In order to more clearly illustrate the technical solutions of the embodiments of the present invention, the drawings needed to be used in the description of the embodiments will be briefly introduced below, and it is obvious that the drawings in the following description are only some embodiments of the present invention, and it is obvious for those skilled in the art to obtain other drawings based on these drawings without inventive exercise. Wherein:

FIG. 1 is a diagram showing the reaction scheme of furfural production by whole-cell catalytic oxidation in example 1;

FIG. 2 is a reaction scheme of furfural preparation by whole-cell catalytic oxidation in example 2;

FIG. 3 is a reaction scheme of furfural preparation by whole-cell catalytic oxidation in example 4;

FIG. 4 is a reaction scheme of furfural production by whole-cell catalytic oxidation in example 10;

FIG. 5 is a reaction scheme of furfural production by whole-cell catalytic oxidation in example 11.

Detailed Description

In order to make the aforementioned objects, features and advantages of the present invention comprehensible, embodiments accompanied with examples are described in detail below.

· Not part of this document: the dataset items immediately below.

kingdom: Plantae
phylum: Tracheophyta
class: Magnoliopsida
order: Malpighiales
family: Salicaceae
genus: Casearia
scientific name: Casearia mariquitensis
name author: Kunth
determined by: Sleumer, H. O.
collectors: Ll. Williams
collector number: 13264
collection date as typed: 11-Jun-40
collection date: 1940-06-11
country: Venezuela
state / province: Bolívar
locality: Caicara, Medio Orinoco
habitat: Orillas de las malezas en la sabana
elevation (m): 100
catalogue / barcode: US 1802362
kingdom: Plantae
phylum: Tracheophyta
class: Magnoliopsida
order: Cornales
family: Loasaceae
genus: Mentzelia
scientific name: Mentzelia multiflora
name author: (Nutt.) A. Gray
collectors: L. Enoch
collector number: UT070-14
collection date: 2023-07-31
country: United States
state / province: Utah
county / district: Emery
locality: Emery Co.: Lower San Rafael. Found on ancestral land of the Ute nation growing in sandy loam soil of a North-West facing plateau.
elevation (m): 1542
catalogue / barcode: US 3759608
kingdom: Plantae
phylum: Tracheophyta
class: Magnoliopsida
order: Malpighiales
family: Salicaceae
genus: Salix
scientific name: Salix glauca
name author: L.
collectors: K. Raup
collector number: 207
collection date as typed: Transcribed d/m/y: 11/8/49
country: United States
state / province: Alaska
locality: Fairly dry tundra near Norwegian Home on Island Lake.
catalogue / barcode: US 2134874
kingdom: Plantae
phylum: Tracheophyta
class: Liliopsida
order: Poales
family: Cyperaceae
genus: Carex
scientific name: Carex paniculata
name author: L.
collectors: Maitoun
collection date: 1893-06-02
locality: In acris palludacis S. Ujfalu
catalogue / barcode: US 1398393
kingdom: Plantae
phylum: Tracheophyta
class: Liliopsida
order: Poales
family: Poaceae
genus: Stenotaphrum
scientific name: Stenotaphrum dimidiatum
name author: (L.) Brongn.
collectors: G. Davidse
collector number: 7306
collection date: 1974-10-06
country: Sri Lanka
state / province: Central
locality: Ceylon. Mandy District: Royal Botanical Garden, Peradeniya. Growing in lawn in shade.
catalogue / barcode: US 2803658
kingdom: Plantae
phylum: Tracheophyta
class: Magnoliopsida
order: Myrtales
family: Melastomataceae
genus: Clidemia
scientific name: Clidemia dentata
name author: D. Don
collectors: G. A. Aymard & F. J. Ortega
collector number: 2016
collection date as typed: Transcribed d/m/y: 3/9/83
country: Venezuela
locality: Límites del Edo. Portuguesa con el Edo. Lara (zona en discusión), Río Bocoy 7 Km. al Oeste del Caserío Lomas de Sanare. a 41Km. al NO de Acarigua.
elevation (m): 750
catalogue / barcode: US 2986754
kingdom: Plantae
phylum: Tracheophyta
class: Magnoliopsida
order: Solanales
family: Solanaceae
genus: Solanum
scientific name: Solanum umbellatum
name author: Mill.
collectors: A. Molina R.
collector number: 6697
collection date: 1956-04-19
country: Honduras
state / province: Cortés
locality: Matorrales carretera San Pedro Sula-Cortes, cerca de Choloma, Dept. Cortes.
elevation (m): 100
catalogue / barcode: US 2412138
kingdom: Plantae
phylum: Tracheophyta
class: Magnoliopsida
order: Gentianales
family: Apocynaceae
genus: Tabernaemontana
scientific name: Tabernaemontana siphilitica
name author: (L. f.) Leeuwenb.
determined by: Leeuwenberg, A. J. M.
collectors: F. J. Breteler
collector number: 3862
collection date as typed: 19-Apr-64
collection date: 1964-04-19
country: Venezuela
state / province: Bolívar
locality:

In the following description, numerous specific details are set forth in order to provide a thorough understanding of the present invention, but the present invention may be practiced in other ways than those specifically described and will be readily apparent to those of ordinary skill in the art without departing from the spirit of the present invention, and therefore the present invention is not limited to the specific embodiments disclosed below.

Furthermore, reference herein to "one embodiment" or "an embodiment" means that a particular feature, structure, or characteristic described in connection with the embodiment is included in at least one implementation of the invention. The appearances of the phrase "in one embodiment" in various places in the specification are not necessarily all referring to the same embodiment, nor are separate or alternative embodiments mutually exclusive of other embodiments.